JC: One of the Founders, Dr Chris Spencer, will be giving a presentation on Wednesday 22nd January in the Enabling Data stream, which will include demonstrating the breadth and depth of our database using a genome browser, and showing some of the useful information that one can derive with the right tools. Our focus will be around that presentation, demonstrating the quality of the data we’ve already collected, showing some of the potential in the pharma space, and more generally in terms of the scientific value of what we’ve been doing.
FLG: What are you personally looking forward to at the Festival this year?

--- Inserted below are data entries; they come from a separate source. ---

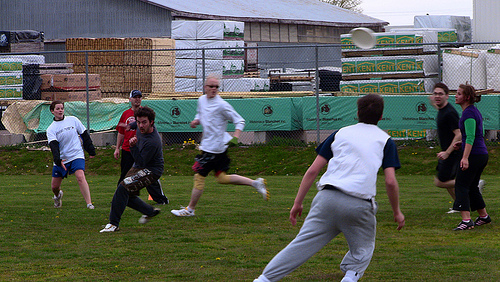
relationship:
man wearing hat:
[112, 89, 170, 206] [129, 85, 143, 100]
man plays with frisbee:
[249, 91, 410, 281] [347, 25, 379, 52]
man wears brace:
[169, 71, 276, 226] [188, 166, 208, 191]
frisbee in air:
[338, 22, 385, 62] [260, 20, 453, 76]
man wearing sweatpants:
[249, 91, 412, 278] [256, 187, 379, 280]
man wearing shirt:
[249, 91, 410, 281] [193, 95, 243, 152]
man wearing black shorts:
[169, 76, 271, 218] [190, 145, 226, 175]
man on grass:
[249, 91, 410, 281] [196, 231, 272, 279]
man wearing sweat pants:
[249, 91, 412, 278] [239, 191, 392, 280]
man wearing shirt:
[249, 91, 412, 278] [316, 120, 398, 201]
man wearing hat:
[112, 87, 167, 207] [124, 82, 144, 99]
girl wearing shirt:
[447, 77, 497, 237] [456, 105, 491, 156]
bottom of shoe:
[259, 178, 273, 204] [249, 173, 271, 201]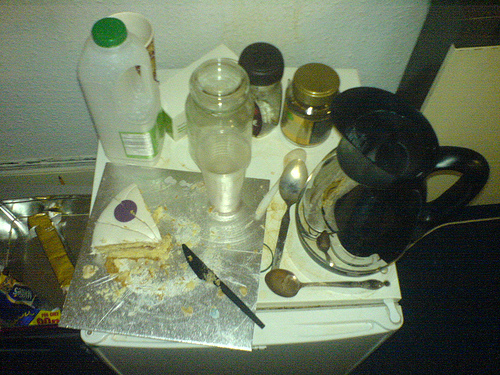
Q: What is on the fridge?
A: Spoons.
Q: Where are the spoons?
A: Next to kettle.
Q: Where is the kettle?
A: Next to spoons.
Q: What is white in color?
A: The fridge.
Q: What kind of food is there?
A: Cake.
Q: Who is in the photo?
A: No people.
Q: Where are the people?
A: None in photo.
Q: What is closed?
A: The fridge.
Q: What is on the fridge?
A: Many objects.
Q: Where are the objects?
A: On the fridge.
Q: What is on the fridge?
A: Spoon.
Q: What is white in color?
A: The cake.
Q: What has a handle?
A: The silver jug.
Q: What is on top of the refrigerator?
A: The items.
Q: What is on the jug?
A: Green cap.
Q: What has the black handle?
A: The coffee server.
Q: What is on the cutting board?
A: Knife.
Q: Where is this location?
A: Kitchen.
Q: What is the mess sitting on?
A: Refrigerator.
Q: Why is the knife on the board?
A: Cutting food.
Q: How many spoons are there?
A: Three.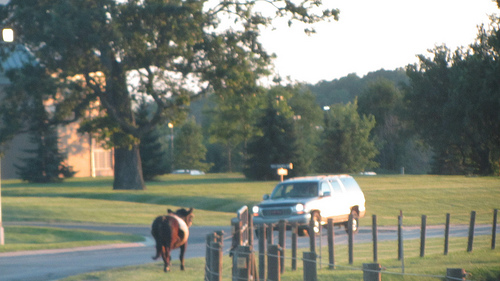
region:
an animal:
[145, 201, 202, 258]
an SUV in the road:
[250, 160, 380, 221]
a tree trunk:
[105, 70, 155, 185]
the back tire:
[346, 210, 361, 230]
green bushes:
[410, 80, 480, 140]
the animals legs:
[151, 248, 176, 268]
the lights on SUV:
[288, 197, 305, 212]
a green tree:
[171, 130, 217, 173]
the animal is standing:
[138, 200, 209, 266]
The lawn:
[377, 171, 471, 204]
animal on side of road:
[152, 202, 194, 276]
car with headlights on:
[246, 174, 375, 234]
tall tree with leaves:
[17, 3, 220, 194]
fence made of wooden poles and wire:
[203, 202, 485, 275]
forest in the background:
[162, 65, 497, 181]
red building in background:
[0, 73, 150, 184]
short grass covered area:
[6, 169, 495, 234]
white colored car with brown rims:
[242, 164, 374, 235]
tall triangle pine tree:
[235, 87, 322, 179]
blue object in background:
[165, 161, 215, 182]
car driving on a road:
[225, 161, 389, 279]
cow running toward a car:
[127, 193, 223, 279]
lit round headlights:
[238, 192, 316, 225]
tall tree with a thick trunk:
[26, 4, 265, 204]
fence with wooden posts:
[186, 187, 470, 279]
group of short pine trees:
[45, 99, 393, 186]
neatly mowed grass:
[64, 142, 437, 240]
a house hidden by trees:
[3, 26, 145, 214]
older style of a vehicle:
[232, 157, 373, 242]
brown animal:
[143, 203, 205, 279]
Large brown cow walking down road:
[146, 204, 190, 279]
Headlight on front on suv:
[292, 203, 307, 215]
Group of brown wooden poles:
[367, 209, 459, 259]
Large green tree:
[88, 10, 163, 190]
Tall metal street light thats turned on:
[166, 117, 178, 175]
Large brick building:
[3, 51, 105, 179]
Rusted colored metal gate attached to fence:
[233, 206, 252, 245]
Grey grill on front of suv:
[261, 206, 295, 216]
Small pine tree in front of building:
[23, 132, 65, 182]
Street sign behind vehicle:
[268, 161, 292, 177]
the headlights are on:
[244, 191, 311, 218]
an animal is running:
[143, 189, 200, 271]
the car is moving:
[232, 171, 366, 231]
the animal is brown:
[135, 193, 197, 268]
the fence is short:
[185, 212, 458, 257]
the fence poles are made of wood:
[220, 212, 457, 254]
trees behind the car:
[221, 87, 388, 177]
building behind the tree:
[6, 64, 129, 177]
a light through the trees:
[2, 15, 39, 62]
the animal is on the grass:
[115, 187, 198, 275]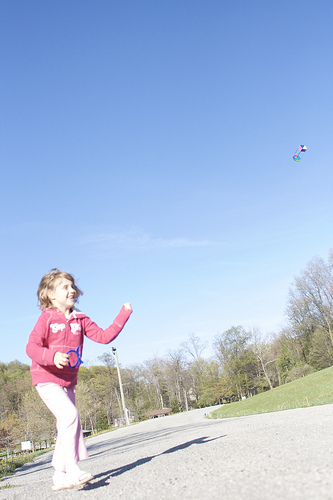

JC: You’ve got some big name speakers, a lot of very interesting presentations, and it’s a great opportunity to network, but a number of conferences provide that. What I’m excited about is that the Festival is a conference with a twist. It’s got some fun features – I still don’t know what a Talkeoke is! – and you’ve got some fun, interesting ways of accessing some of the themes of the conference. So I’m interested in listening to speakers, going to talks and networking, but also enjoying some of the different aspects of the Festival. It’s a Festival, it’s not a conference.
FLG: Thank you for your time, and is there anything else that you would like to share with our readers?
JC: We have just formed a scientific advisory board to help the company grow and to make a difference, and we have just appointed Sekar Kathiresan as Chair. Sek is based in Boston, he’s very involved with Harvard Medical School and the Broad and Massachusetts General Hospital, and he’s a world renowned cardiologist and geneticist. He’s also very well-connected as one of the experts helping to steer Obama’s Precision Medicine Initiative. We’re very excited to have him join the team; this shows the company’s ambition, and I know that he’s very excited to be joining us.
I’d also like to say that we continue to look for the best statistical geneticists to work with us. We think that the speed we are moving at and the sheer volume of data we can access, makes Genomics plc a great attraction to statistical geneticists looking to apply their skills to real world problems.